***** Given passage *****

# old book



## data (Apr 22, 2005)

I've been trying to get hold of a book I've read about 10 years ago but don't know when it was published. The story is more fantasy than science fiction and involves egyptiaon magic and switching bodies. It also involves a well known author ( 18th century) that disappeared mysteriously and the story just tries to reconcile that by providing a magical storyline. Sorry that's all I have..


----------



## Jayaprakash Satyamurthy (Apr 22, 2005)

The Anubis Gate by Tim Powers. 

Amazon review:



> Author Tim Powers evokes 17th-century England with a combination of meticulously researched historic detail and imaginative flights in this sci-fi tale of time travel. Winner of the 1984 Philip K. Dick Award for best original science fiction paperback, this 1989 edition of the book that took the fantasy world by storm is the first hardcover version to be published in the United States. In his brief introduction, Ramsey Campbell sets _The Anubis Gates_ in an adventure context, citing Powers's achievement of "extraordinary scenes of underground horror, of comedy both high and grotesque, of bizarre menace, of poetic fantasy."
> The colonization of Egypt by western European powers is the launch point for power plays and machinations. Steeping together in this time-warp stew are such characters as an unassuming Coleridge scholar, ancient gods, wizards, the Knights Templar, werewolves, and other quasi-mortals, all wrapped in the organizing fabric of Egyptian mythology. In the best of fantasy traditions, the reluctant heroes fight for survival against an evil that lurks beneath the surface of their everyday lives._--_


----------



## data (Apr 22, 2005)

***** Exercise material *****

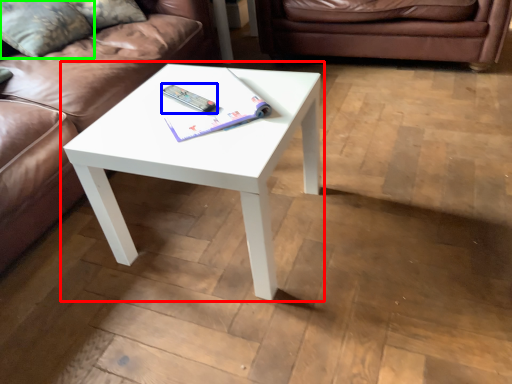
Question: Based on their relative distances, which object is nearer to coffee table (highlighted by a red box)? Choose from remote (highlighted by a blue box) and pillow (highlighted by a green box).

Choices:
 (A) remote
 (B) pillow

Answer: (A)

*****
***** Exercise material *****

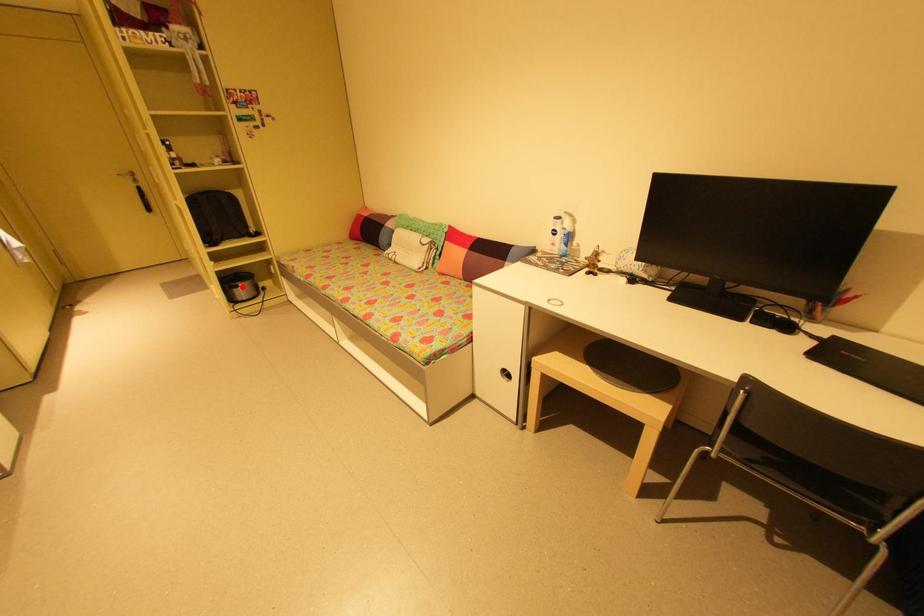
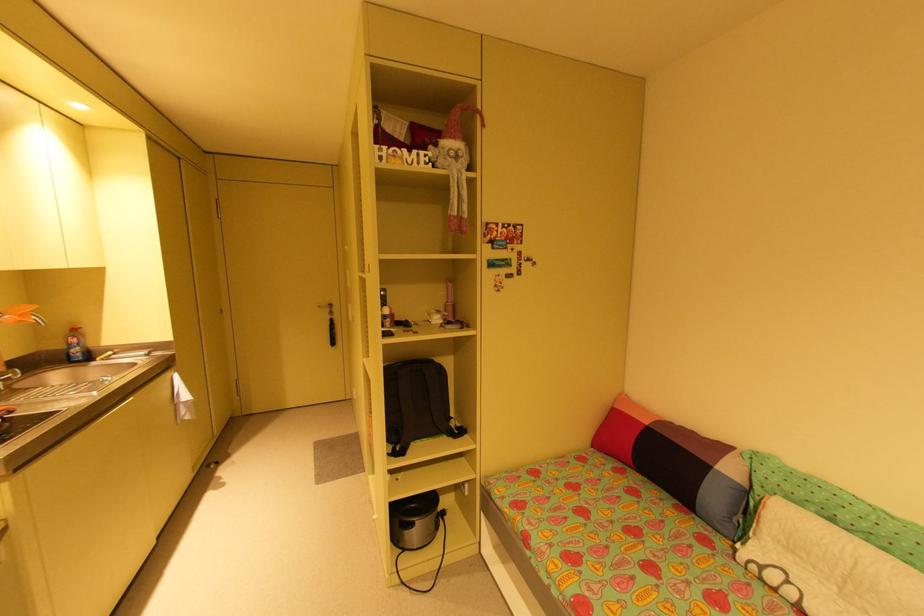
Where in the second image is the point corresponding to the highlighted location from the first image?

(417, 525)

*****

- _Exercise A_: List every kind of character that the Amazon review in the book-search thread names as part of the time-warp stew.
- _Exercise B_: Please show each line of the records that contains the string "remote".
The book-search thread and the records are unrelated to each other.

- _Final answer A_:
- an unassuming Coleridge scholar
- ancient gods
- wizards
- the Knights Templar
- werewolves
- other quasi-mortals

- _Final answer B_:
Question: Based on their relative distances, which object is nearer to coffee table (highlighted by a red box)? Choose from remote (highlighted by a blue box) and pillow (highlighted by a green box).
 (A) remote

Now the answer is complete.